● Problema planteado
Prosigue el texto sobre la hipocresía social y la preferencia por el engaño a partir de su última oración.

Un
típico gesto hipócrita de este tiempo es transitar esa senda que jamás consigue
alinear discurso y acción. Todos recitan que prefieren la verdad al engaño, sin
embargo frente a lo irremediable e inocultable, optan sin dudar por la más
confortable posibilidad de escaparse de la realidad y dejarse seducir por los
encantos de las fantasías y las eternas falacias.
Se
trata, indudablemente, de una actitud enfermiza, de un fenómeno sociológico
totalmente irracional y hasta patológico, que se ha vuelto crónico,
especialmente en loe ultimos 8 años, sin que aparezca con claridad el modo de
interrumpir su inercia.
Nadie,
en su sano juicio, se animaría a confesar que prefiere que le mientan que
precisa ser engañado para vivir en un mundo de ficción, porque teme enfrentarse
a la realidad y asumir sus abrumadoras consecuencias.
Cierta
tendencia natural de los ciudadanos los invita a buscar culpables por fuera. Es
la forma más burda de quitarse responsabilidades respecto de lo que sucede. Es
por eso que la política resulta tan funcional a la sociedad.

● Conjunto de filas
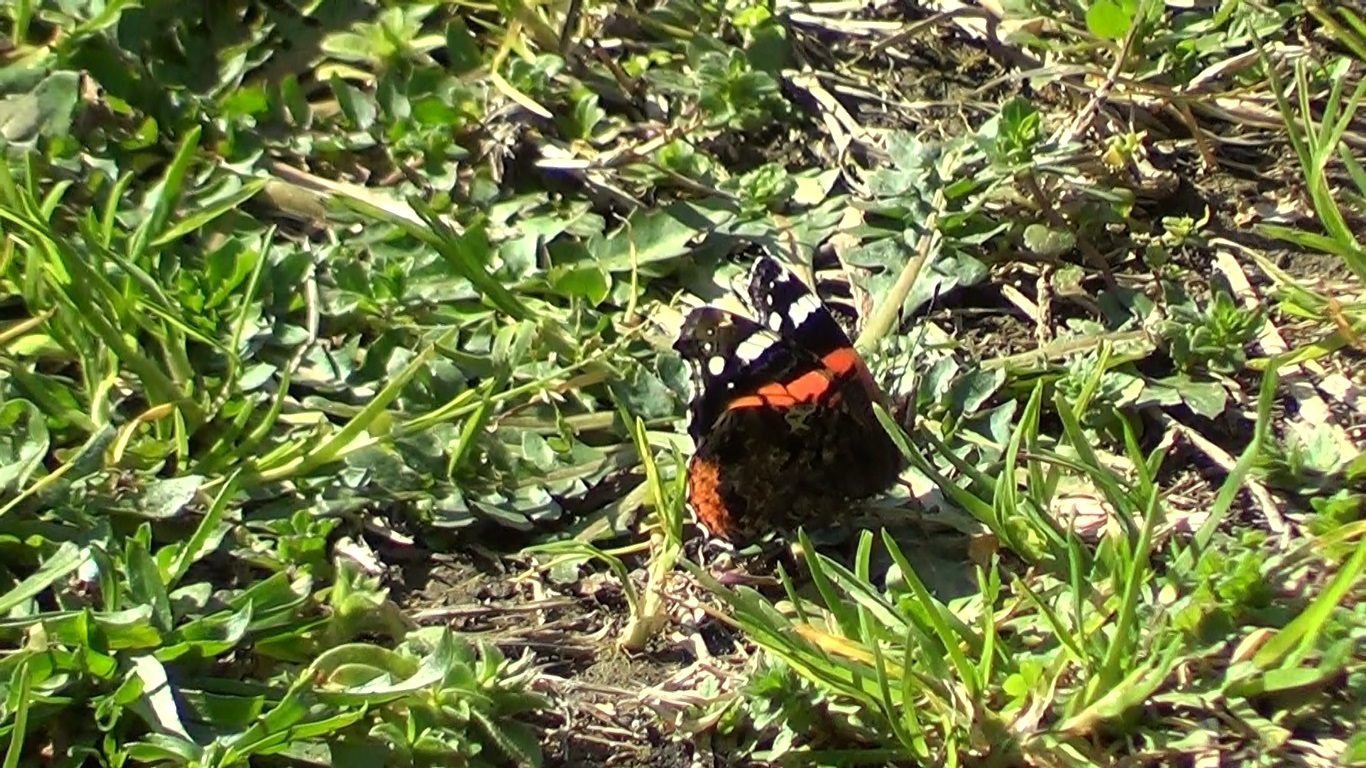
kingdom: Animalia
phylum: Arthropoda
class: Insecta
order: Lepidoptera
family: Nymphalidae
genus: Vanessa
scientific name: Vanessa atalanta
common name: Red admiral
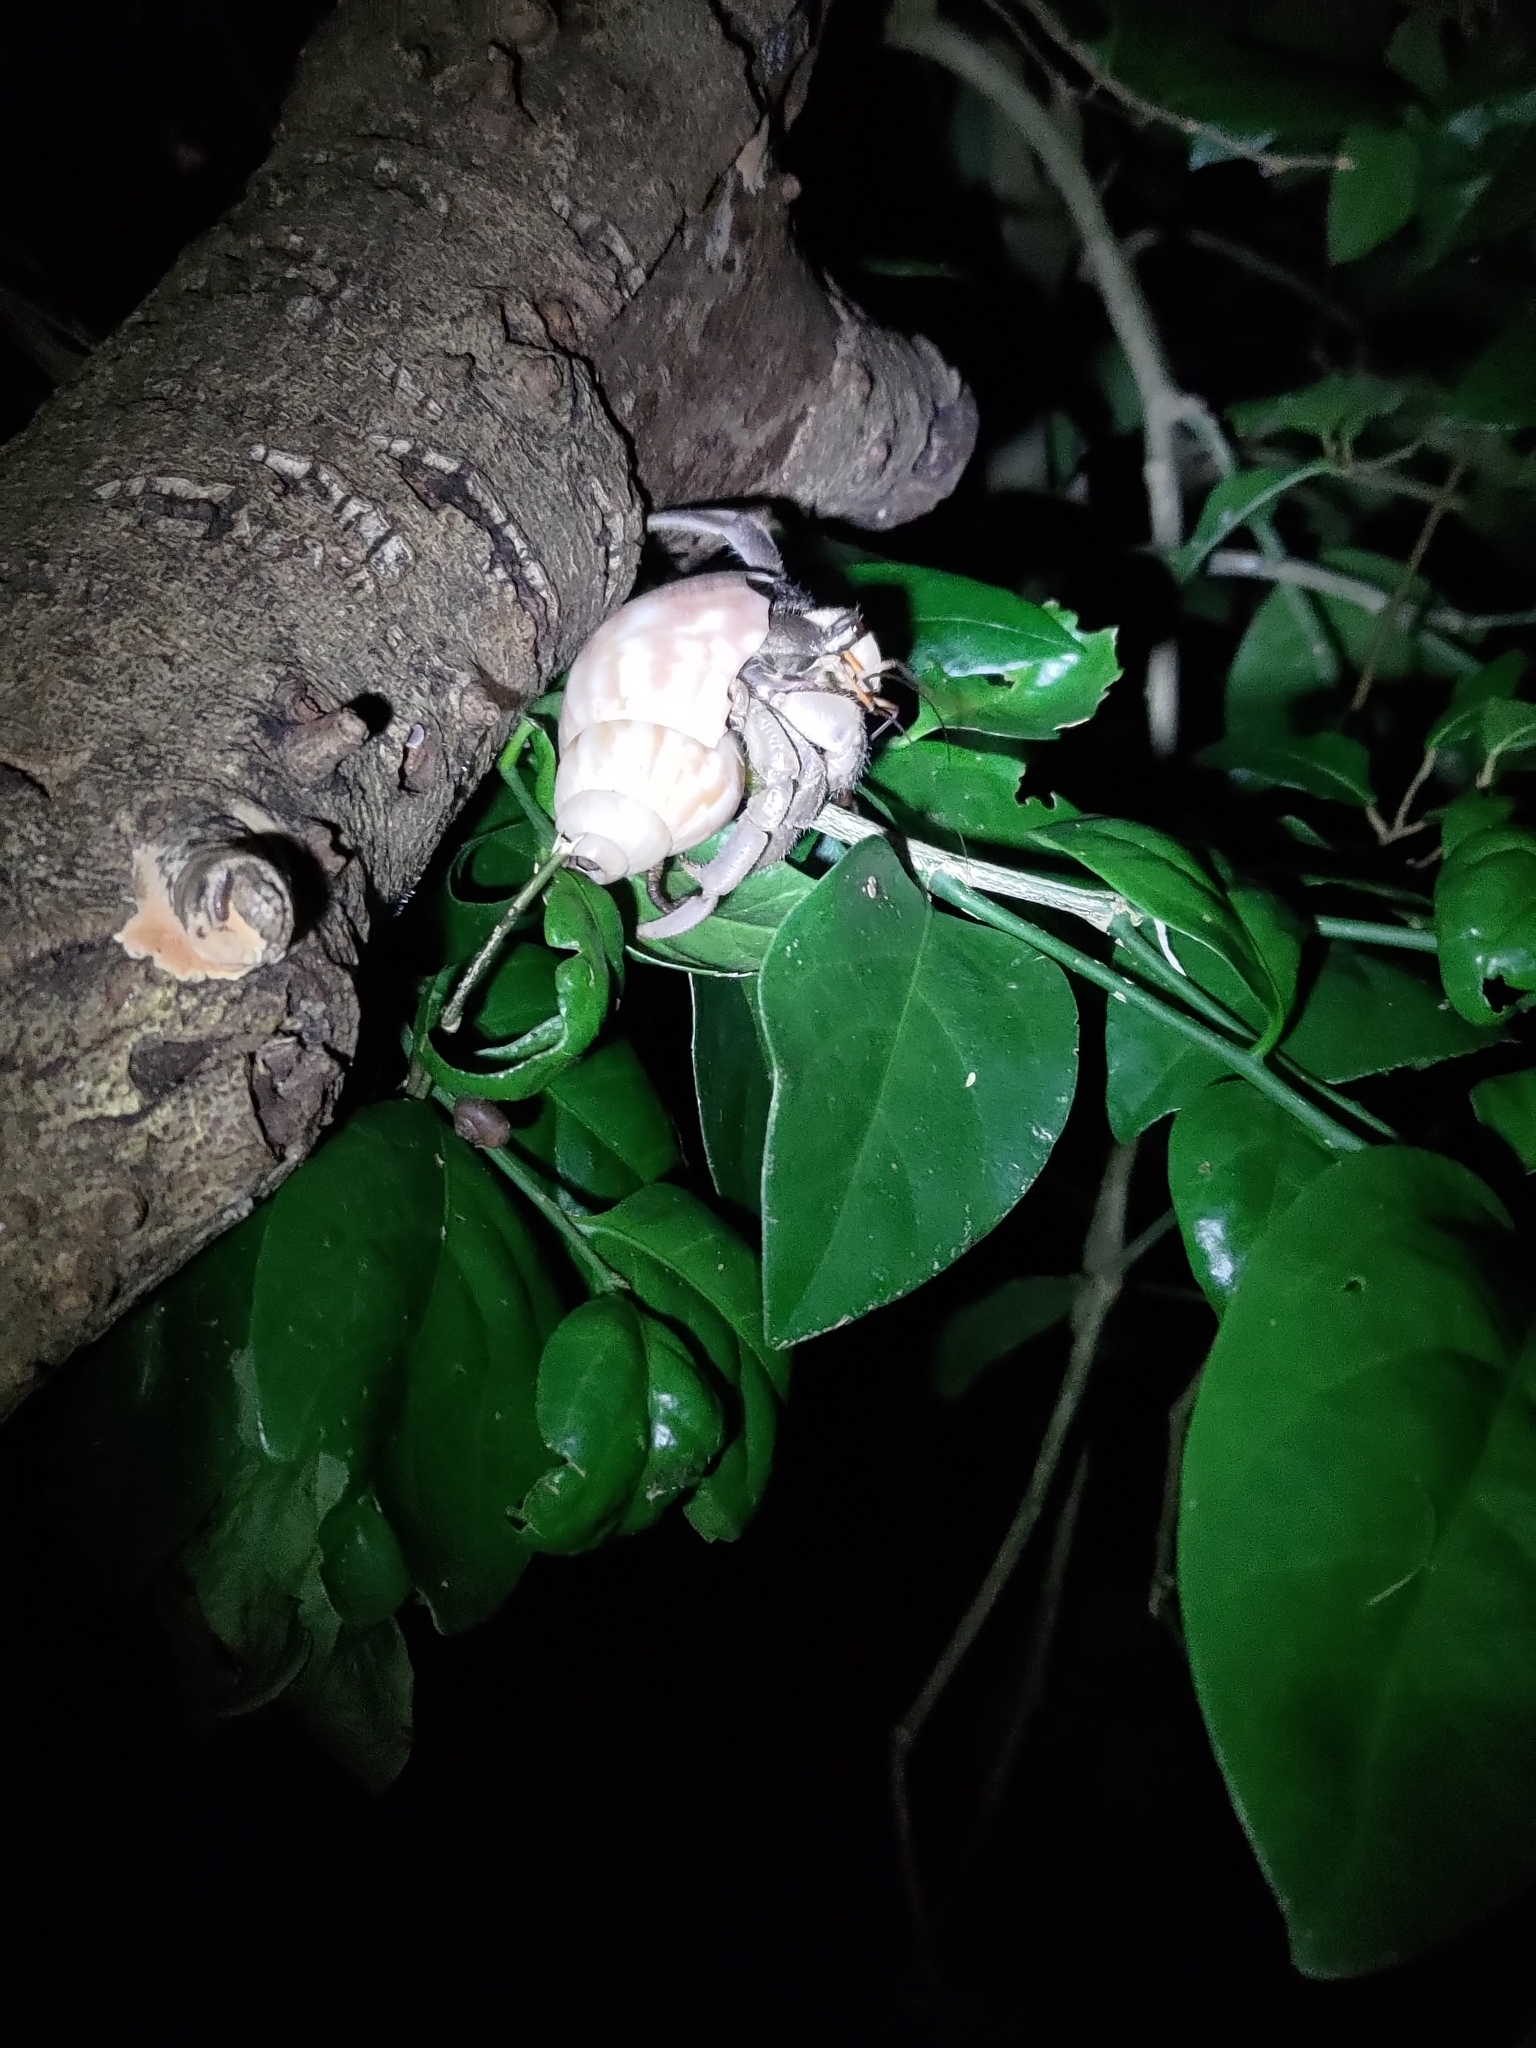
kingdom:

● Resultado del ejercicio
Después
de todo, esos pérfidos personajes que deambulan en esa actividad son un blanco
fácil para esa misión. Muchos de ellos son corruptos, abundan allí detestables
individuos que no merecen respeto alguno. Sus ambiciones desmedidas y sus
hábitos más que reprochables los convierten en una casta que no genera ningún
tipo de admiración.
Por
eso cabe revisar el presente minuciosamente. No se trata de que los políticos
mienten, sino de entender porqué sucede eso. No parecen tener, esos dirigentes,
incentivo alguno para decir la verdad. Muy por el contrario, los que tienen el
coraje de plantear los problemas con franqueza, describiendo las dificultades y
explicando los sacrificios imprescindibles para prosperar no logran adhesión
electoral, y sólo consiguen el
desprecio cívico.
En
cambio, los demagogos de siempre, esos que prometen lo imposible, lo
absolutamente irrealizable, cuentan con un aval categórico e incondicional que
les permite obtener los votos suficientes para triunfar y acceder al poder. Los
políticos intentan agradar a los votantes aplicando una lógica irrefutable.
Solo dicen lo que la gente quiere escuchar.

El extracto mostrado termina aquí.